Style : Neo-Psychedelia, Électro, Noisy Pop

Note : ★★★★

Strawberry Jam est un monstre-pop maximaliste dégoulinant de milles et unes couleurs toutes plus flamboyantes les unes que les autres ; une overdose de sucre mélodieux (shooté à même les veines), l’équivalent musical d’un souper aux chandelles où le plat de résistance consiste à une montagne de biscuits géants (aux choco-miel-pacanes-caramel-beurre-de-pinotte-céleri-avocat-FOLIE) accompagné de jus de pamplemousse potentiellement radioactif et brillant sous les reflets de la flamme oscillante (+ feux d’artifices en fond arrière)… Fini le freak-folk enfantin et les chansons de feu de camp sous acide de Sung Tongs. Envolés le rock-indie déstructuré et les divagations minimalistes de Feels. On a maintenant affaire à de l’électro-pop hyperactif (Capitaine ! Nous dénotons une opulence de claviers à l’horizon ! Tribord toute !!!), de la marmelade-pop joyeuse et violente, d’imposantes piécettes saturées d’un million d’éléments sonores incongrus et géniaux, du « Life-Metal » (le contraire de « Death », vous saisissez ?) porté par les cris intempestifs d’un Avey Tare possédé. Car, là où Person Pitch est le bébé de Panda Bear, Strawberry Jam semble surtout être l’œuvre de ce cher Avey, SA vision mégalomane de ce que la pop devrait être : des mélodies contagieuses, des guitares qui rugissent soudainement, des tonnes de couches de claviers, des cris de dinosaures par ci par là, du tape-cymbale sans queue ni tête, des explosions de bonheur, des harmonies répétitives se répercutant en mantras approximatifs, des paroles aussi belles et confuses (le monde des rêves), une panoplie de samples d’origine inconnue et ce sentiment omniprésent de « je sais pas du tout où ces mecs veulent en venir mais je tripe salement ».

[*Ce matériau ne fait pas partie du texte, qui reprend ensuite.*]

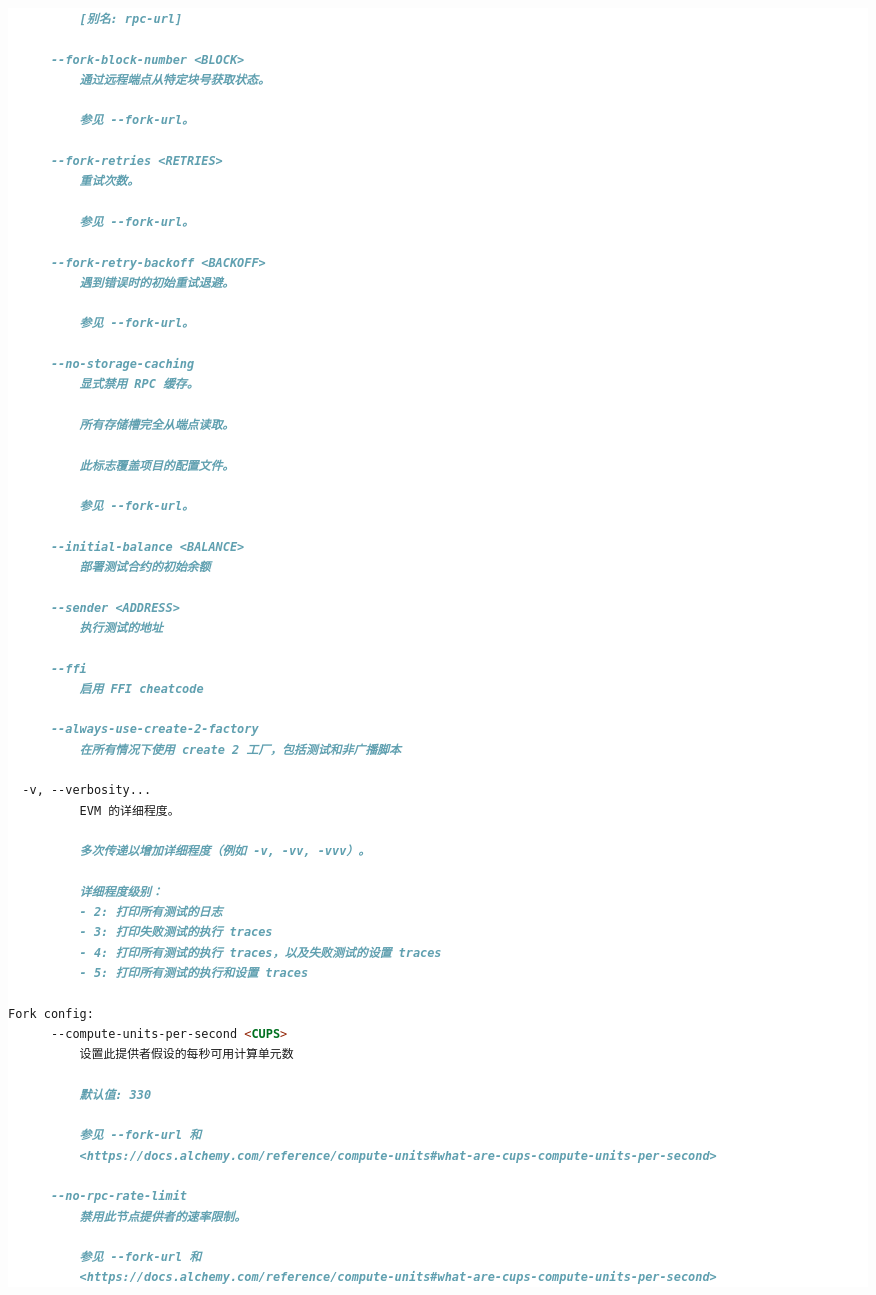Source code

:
 ```markdown
          [别名: rpc-url]

      --fork-block-number <BLOCK>
          通过远程端点从特定块号获取状态。
          
          参见 --fork-url。

      --fork-retries <RETRIES>
          重试次数。
          
          参见 --fork-url。

      --fork-retry-backoff <BACKOFF>
          遇到错误时的初始重试退避。
          
          参见 --fork-url。

      --no-storage-caching
          显式禁用 RPC 缓存。
          
          所有存储槽完全从端点读取。
          
          此标志覆盖项目的配置文件。
          
          参见 --fork-url。

      --initial-balance <BALANCE>
          部署测试合约的初始余额

      --sender <ADDRESS>
          执行测试的地址

      --ffi
          启用 FFI cheatcode

      --always-use-create-2-factory
          在所有情况下使用 create 2 工厂，包括测试和非广播脚本

  -v, --verbosity...
          EVM 的详细程度。
          
          多次传递以增加详细程度（例如 -v, -vv, -vvv）。
          
          详细程度级别：
          - 2: 打印所有测试的日志
          - 3: 打印失败测试的执行 traces
          - 4: 打印所有测试的执行 traces，以及失败测试的设置 traces
          - 5: 打印所有测试的执行和设置 traces

Fork config:
      --compute-units-per-second <CUPS>
          设置此提供者假设的每秒可用计算单元数
          
          默认值: 330
          
          参见 --fork-url 和
          <https://docs.alchemy.com/reference/compute-units#what-are-cups-compute-units-per-second>

      --no-rpc-rate-limit
          禁用此节点提供者的速率限制。
          
          参见 --fork-url 和
          <https://docs.alchemy.com/reference/compute-units#what-are-cups-compute-units-per-second>
```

Et puis il y a les chansons, toutes plus cool les unes que les autres. Le tout débute dans l’euphorie la plus totale avec l’incroyable single « Peacebone » (et son clip tentaculaire gothico-gluant – épileptiques s’abstenir soit dit en passant) qui t’assomme avec un batte de baseball en métal bleu nommé « bonheur ». Ça commence par de l’électro analogique sursaturé (vintage keyboards RULEZZ !) avant de se muter en une quasi-campagne de publicité pour le Ritalin (au 2ème degré). Une chanson pop hyperactive (« BONEFISH ») qui veut t’éclater la tronche et t’ensorceler jusqu’à la fin des temps. LA toune que tu vas chanter comme un con dans la rue à 4 heures du mat, quand tu rentres chez toi (fin saoul). La première moitié du disque va bon train, portée par les pépites brian wilson-esques que sont « Unsolved Mysteries » et « Chores » (des toutous qui prennent vie dans la chambre d’une gamine de 6 ans et qui agrippent des instruments fisher price en plastique afin de laisser libre cours à leurs pulsions musicales enfouies). L’album atteint un premier sommet de grâce avec « For Reverend Green », fulgurante montée vers des cieux étoilés – où les effets claviéristiques géniaux de Geologist s’entremêlent aux hurlements d’un Avey Tare fanatique et aux hululements d’un Panda Bear apaisé. Un grand moment de grâce inspiré et d’émotion brute. Même scénario sur « Fireworks », morceau infusé de trance qui te secoue l’âme comme un cocotier et qui te donne le goût de danser comme un défoncé mental (dans la jungle – avec des tigres et des chimpanzés gentils). « #1 » est un ovni sonore des plus splendides. C’est Philip Glass et Steve Reich à 20 ans qui se partent un groupe de space-pop (et qui portent des habits de cosmonautes. Pourquoi ? Juste parce que). « Winter wonder Land » est une violente onde positive qui te frappe de plein fouet et qui te donne le goût de sortir de chez toi déguisé en bonhomme carnaval et de distribuer des cannes en bonbon à tous les habitants du quartier. « Cuckoo Cuckoo » est probablement ma pièce préférée du disque : un marais sonore splendide où il fait bon se perdre (piano ensorcelant style « Eno » à l’appui) avec au dessus milles explosions ahurissantes. Des feux d’artifices en plein sous-bois, un soir de fin d’hiver… L’album se termine dans la beauté enfantine d’un « Derek » tropical, seule pièce où l’on reconnaît l’apport plus important de Panda Bear (ça aurait été un coda somptueux pour Person Pitch)

Un autre très bon disque dans une des discographies les plus représentatives de ce 21ème siècle cinglé.